# Task to carry out:
Count the lines in the records below that contain the word "испытаний", and give only that number.

# Exercise data:
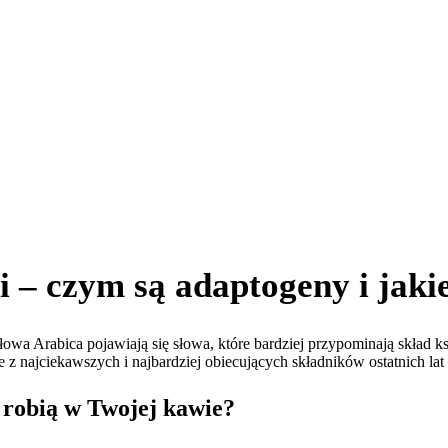
– czym są adaptogeny i jakie
łowa Arabica pojawiają się słowa, które bardziej przypominają skład ks
 z najciekawszych i najbardziej obiecujących składników ostatnich lat
 robią w Twojej kawie?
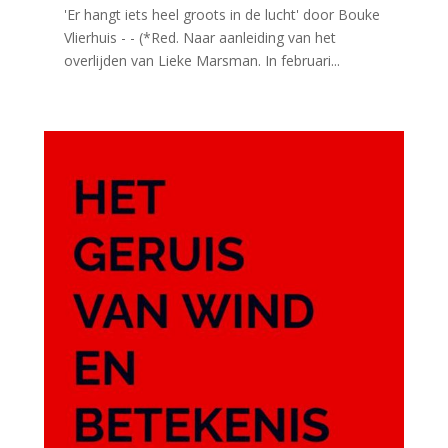
'Er hangt iets heel groots in de lucht' door Bouke
Vlierhuis - - (*Red. Naar aanleiding van het
overlijden van Lieke Marsman. In februari...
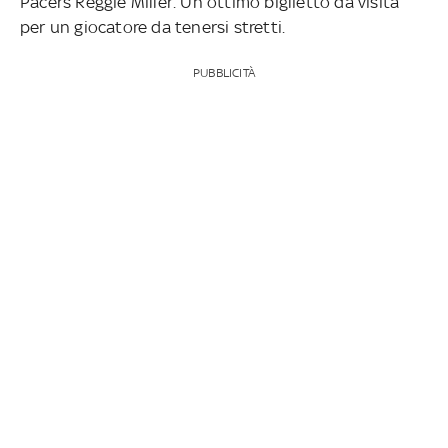
Pacers Reggie Miller. Un ottimo biglietto da visita
per un giocatore da tenersi stretti.
PUBBLICITÀ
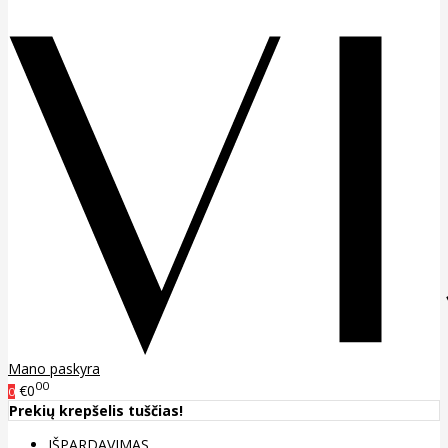
Mano paskyra
00
€0
0
Prekių krepšelis tuščias!
IŠPARDAVIMAS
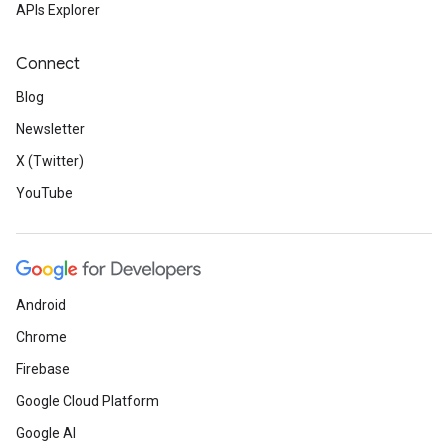
APIs Explorer
Connect
Blog
Newsletter
X (Twitter)
YouTube
Android
Chrome
Firebase
Google Cloud Platform
Google AI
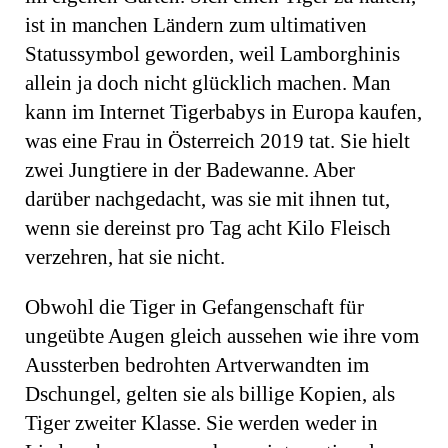
ist in manchen Ländern zum ultimativen
Statussymbol geworden, weil Lamborghinis
allein ja doch nicht glücklich machen. Man
kann im Internet Tigerbabys in Europa kaufen,
was eine Frau in Österreich 2019 tat. Sie hielt
zwei Jung­tiere in der Badewanne. Aber
darüber nachgedacht, was sie mit ihnen tut,
wenn sie dereinst pro Tag acht Kilo Fleisch
verzehren, hat sie nicht.
Obwohl die Tiger in Gefangenschaft für
ungeübte Augen gleich aussehen wie ihre vom
Aussterben bedrohten Artverwandten im
Dschungel, gelten sie als billige Kopien, als
Tiger zweiter Klasse. Sie werden weder in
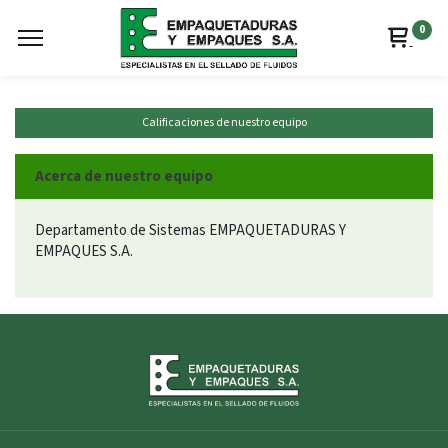
0
Calificaciones de nuestro equipo
Acerca de nuestro equipo
Departamento de Sistemas EMPAQUETADURAS Y
EMPAQUES S.A.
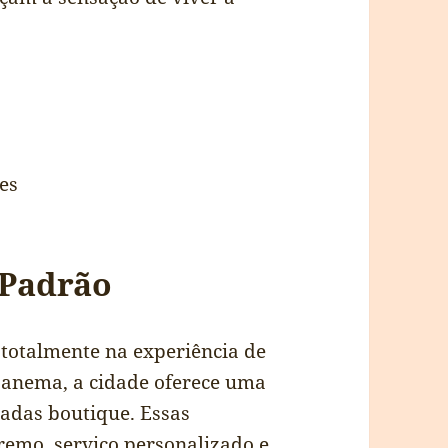
.
es
 Padrão
totalmente na experiência de
Ipanema, a cidade oferece uma
sadas boutique. Essas
emo, serviço personalizado e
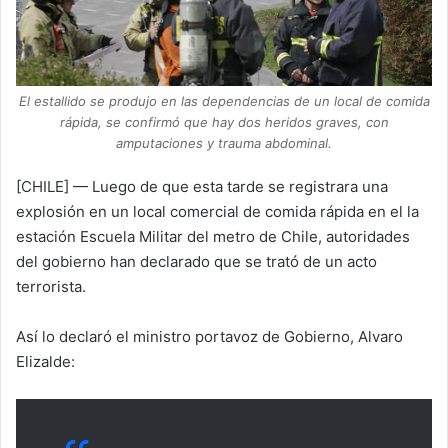
n
X
El estallido se produjo en las dependencias de un local de comida
rápida, se confirmó que hay dos heridos graves, con
amputaciones y trauma abdominal.
[CHILE] — Luego de que esta tarde se registrara una
explosión en un local comercial de comida rápida en el la
estación Escuela Militar del metro de Chile, autoridades
del gobierno han declarado que se trató de un acto
terrorista.
Así lo declaró el ministro portavoz de Gobierno, Alvaro
Elizalde:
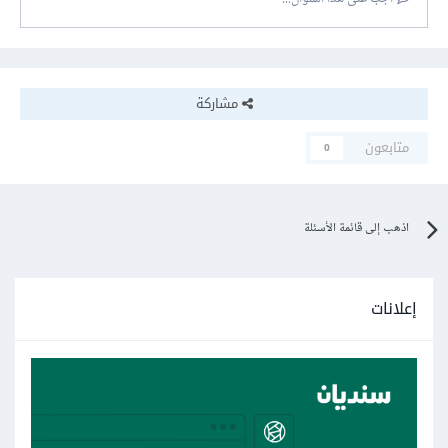
مشاركة
متابعون
0
اذهب إلى قائمة الأسئلة
إعلانات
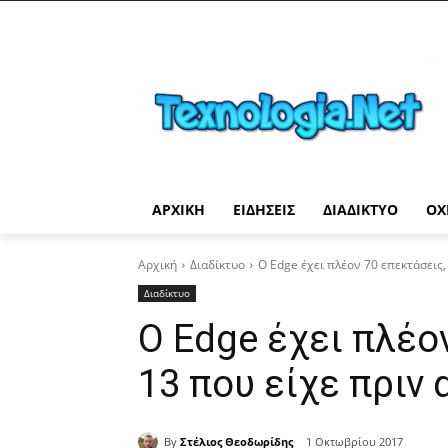
ΑΡΧΙΚΉ
ΕΙΔΉΣΕΙΣ
ΔΙΑΔΊΚΤΥΟ
ΟΧ
Αρχική
Διαδίκτυο
Ο Edge έχει πλέον 70 επεκτάσεις, 
Διαδίκτυο
Ο Edge έχει πλέο
13 που είχε πριν 
By
Στέλιος Θεοδωρίδης
1 Οκτωβρίου 2017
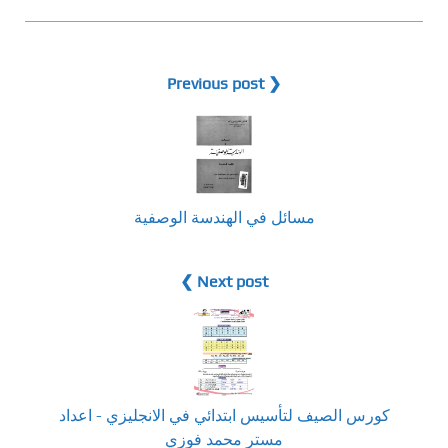
❮ Previous post
مسائل في الهندسة الوصفية
Next post ❯
كورس الصيف لتأسيس ابتدائي في الانجليزي - اعداد
مستر محمد فوزي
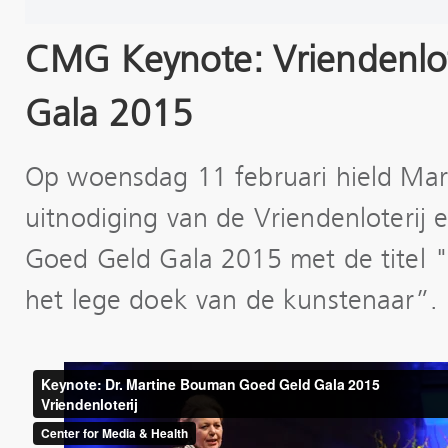
CMG Keynote: Vriendenlot
Gala 2015
Op woensdag 11 februari hield Ma
uitnodiging van de Vriendenloterij
Goed Geld Gala 2015 met de titel "
het lege doek van de kunstenaar”.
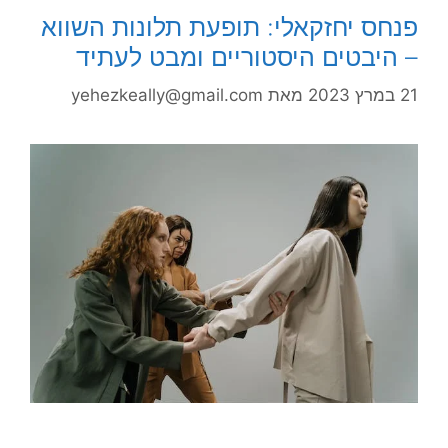
פנחס יחזקאלי: תופעת תלונות השווא
– היבטים היסטוריים ומבט לעתיד
21 במרץ 2023
מאת
yehezkeally@gmail.com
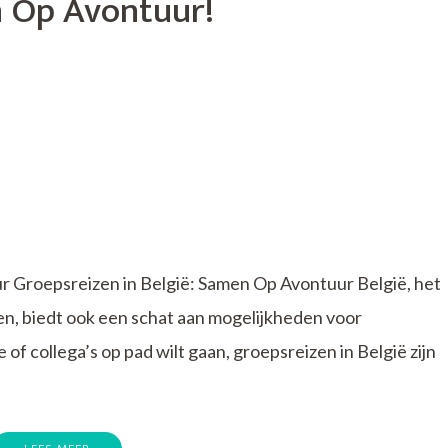
 Op Avontuur!
jkheden
r Groepsreizen in België: Samen Op Avontuur België, het
en, biedt ook een schat aan mogelijkheden voor
 of collega’s op pad wilt gaan, groepsreizen in België zijn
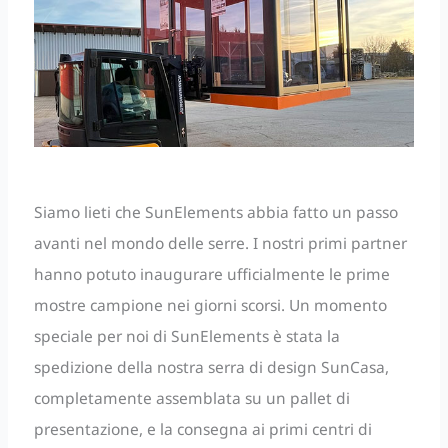
Siamo lieti che SunElements abbia fatto un passo
avanti nel mondo delle serre. I nostri primi partner
hanno potuto inaugurare ufficialmente le prime
mostre campione nei giorni scorsi. Un momento
speciale per noi di SunElements è stata la
spedizione della nostra serra di design SunCasa,
completamente assemblata su un pallet di
presentazione, e la consegna ai primi centri di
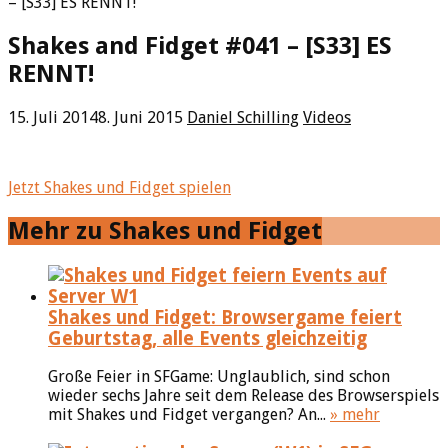
– [S33] ES RENNT!
Shakes and Fidget #041 – [S33] ES
RENNT!
15. Juli 2014
8. Juni 2015
Daniel Schilling
Videos
Jetzt Shakes und Fidget spielen
Mehr zu Shakes und Fidget
Shakes und Fidget: Browsergame feiert
Geburtstag, alle Events gleichzeitig
Große Feier in SFGame: Unglaublich, sind schon
wieder sechs Jahre seit dem Release des Browserspiels
mit Shakes und Fidget vergangen? An...
» mehr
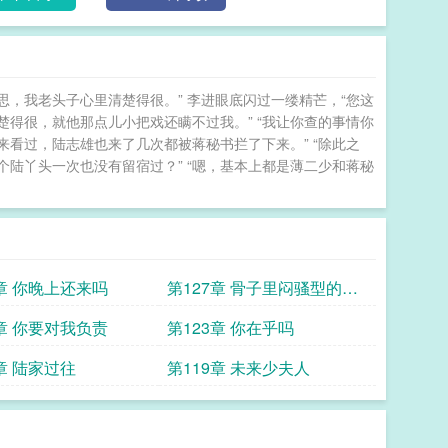
心思，我老头子心里清楚得很。” 李进眼底闪过一缕精芒，“您这
楚得很，就他那点儿小把戏还瞒不过我。” “我让你查的事情你
来看过，陆志雄也来了几次都被蒋秘书拦了下来。” “除此之
个陆丫头一次也没有留宿过？” “嗯，基本上都是薄二少和蒋秘
8章 你晚上还来吗
第127章 骨子里闷骚型的男
人
4章 你要对我负责
第123章 你在乎吗
章 陆家过往
第119章 未来少夫人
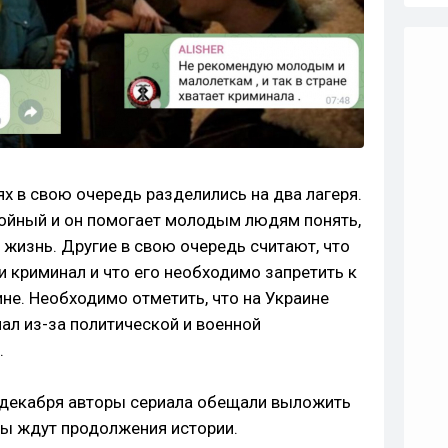
х в свою очередь разделились на два лагеря.
тойный и он помогает молодым людям понять,
 жизнь. Другие в свою очередь считают, что
и криминал и что его необходимо запретить к
ине. Необходимо отметить, что на Украине
ал из-за политической и военной
.
14 декабря авторы сериала обещали выложить
ы ждут продолжения истории.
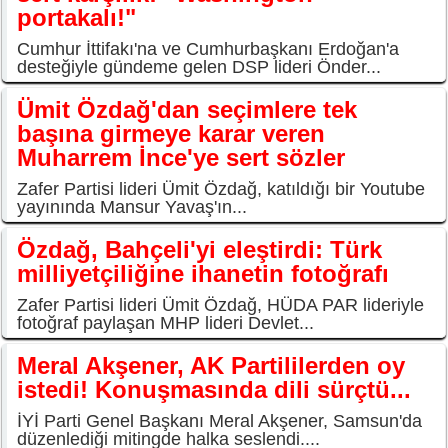
portakalı!"
Cumhur İttifakı'na ve Cumhurbaşkanı Erdoğan'a
desteğiyle gündeme gelen DSP lideri Önder...
Ümit Özdağ'dan seçimlere tek
başına girmeye karar veren
Muharrem İnce'ye sert sözler
Zafer Partisi lideri Ümit Özdağ, katıldığı bir Youtube
yayınında Mansur Yavaş'ın...
Özdağ, Bahçeli'yi eleştirdi: Türk
milliyetçiliğine ihanetin fotoğrafı
Zafer Partisi lideri Ümit Özdağ, HÜDA PAR lideriyle
fotoğraf paylaşan MHP lideri Devlet...
Meral Akşener, AK Partililerden oy
istedi! Konuşmasında dili sürçtü...
İYİ Parti Genel Başkanı Meral Akşener, Samsun'da
düzenlediği mitingde halka seslendi....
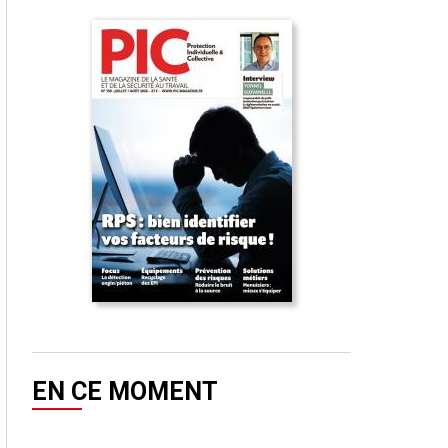
EN CE MOMENT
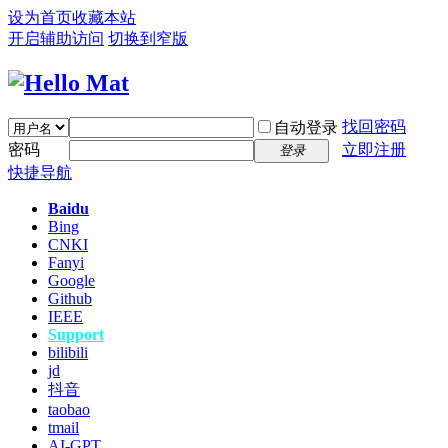
设为首页
收藏本站
开启辅助访问
切换到窄版
找回密码
自动登录
密码
立即注册
登录
快捷导航
Baidu
Bing
CNKI
Fanyi
Google
Github
IEEE
Support
bilibili
jd
抖音
taobao
tmail
AI-GPT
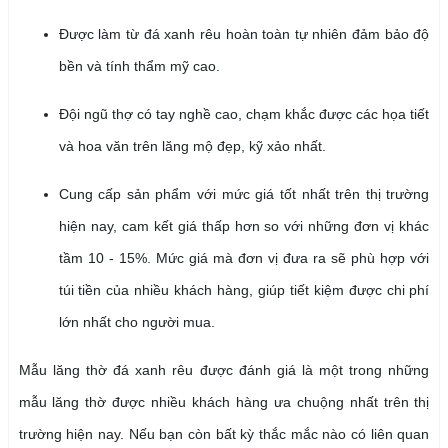
Được làm từ đá xanh rêu hoàn toàn tự nhiên đảm bảo độ
bền và tính thẩm mỹ cao.
Đội ngũ thợ có tay nghề cao, chạm khắc được các họa tiết
và hoa văn trên lăng mộ đẹp, kỹ xảo nhất.
Cung cấp sản phẩm với mức giá tốt nhất trên thị trường
hiện nay, cam kết giá thấp hơn so với những đơn vị khác
tầm 10 - 15%. Mức giá mà đơn vị đưa ra sẽ phù hợp với
túi tiền của nhiều khách hàng, giúp tiết kiệm được chi phí
lớn nhất cho người mua.
Mẫu lăng thờ đá xanh rêu được đánh giá là một trong những
mẫu lăng thờ được nhiều khách hàng ưa chuộng nhất trên thị
trường hiện nay. Nếu bạn còn bất kỳ thắc mắc nào có liên quan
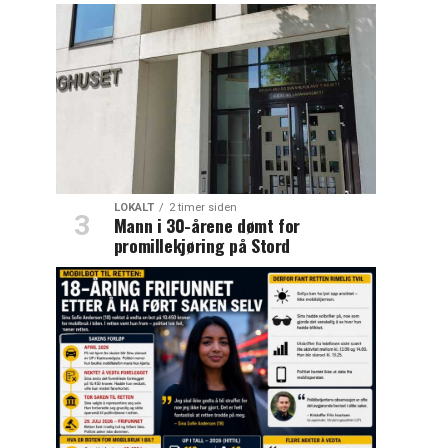
LOKALT
2 timer siden
Mann i 30-årene dømt for
promillekjøring på Stord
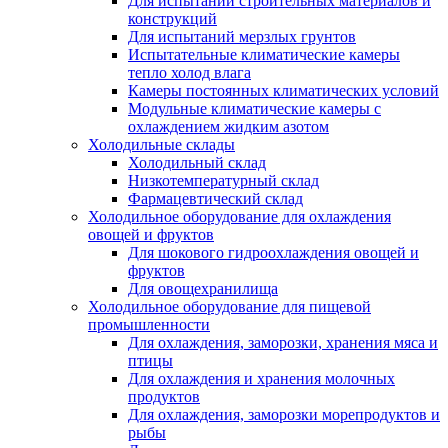
Для испытаний строительных материалов и
конструкций
Для испытаний мерзлых грунтов
Испытательные климатические камеры
тепло холод влага
Камеры постоянных климатических условий
Модульные климатические камеры с
охлаждением жидким азотом
Холодильные склады
Холодильный склад
Низкотемпературный склад
Фармацевтический склад
Холодильное оборудование для охлаждения
овощей и фруктов
Для шокового гидроохлаждения овощей и
фруктов
Для овощехранилища
Холодильное оборудование для пищевой
промышленности
Для охлаждения, заморозки, хранения мяса и
птицы
Для охлаждения и хранения молочных
продуктов
Для охлаждения, заморозки морепродуктов и
рыбы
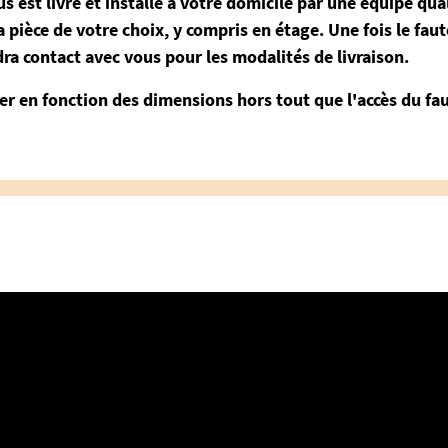
us est livré et installé à votre domicile par une équipe qua
 pièce de votre choix, y compris en étage. Une fois le fa
dra contact avec vous pour les modalités de livraison.
ier en fonction des dimensions hors tout que l'accès du fau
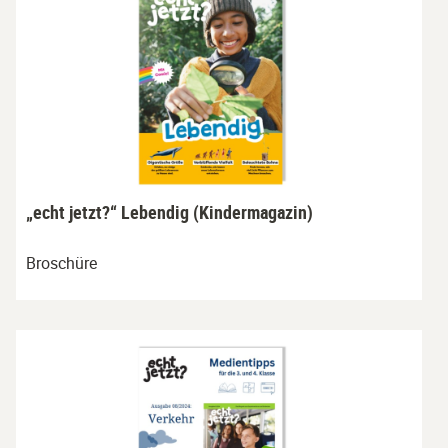
„echt jetzt?“ Lebendig (Kindermagazin)
Broschüre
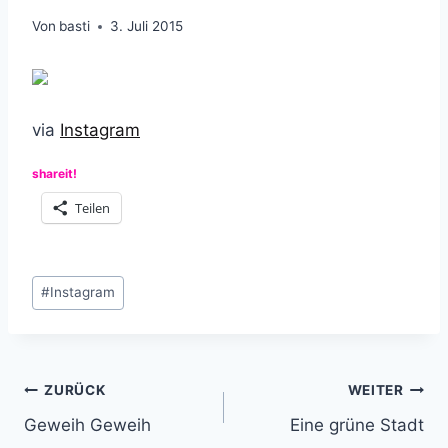
Von
basti
3. Juli 2015
via
Instagram
shareit!
Teilen
Schlagworte:
#
Instagram
Beitragsnavigation
ZURÜCK
WEITER
Geweih Geweih
Eine grüne Stadt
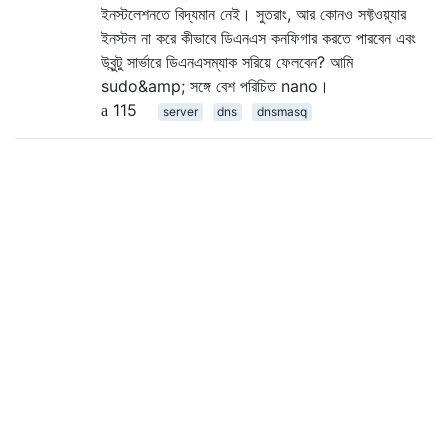
ইনস্টলেশনতে বিদ্যমান নেই। সুতরাং, আর কোনও সফ্টওয়্যার
ইনস্টল না করে কীভাবে ডিএনএস কনফিগার করতে পারবেন এবং
উবুন্টু সার্ভারে ডিএনএসম্যাক সরিয়ে ফেলবেন? আমি
sudo&amp; সঙ্গে বেশ পরিচিত nano।
115
server
dns
dnsmasq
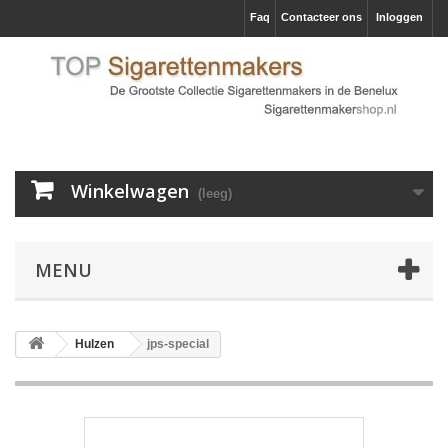
Faq
Contacteer ons
Inloggen
Winkelwagen
(leeg)
MENU
Hulzen
jps-special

# Written solution:
2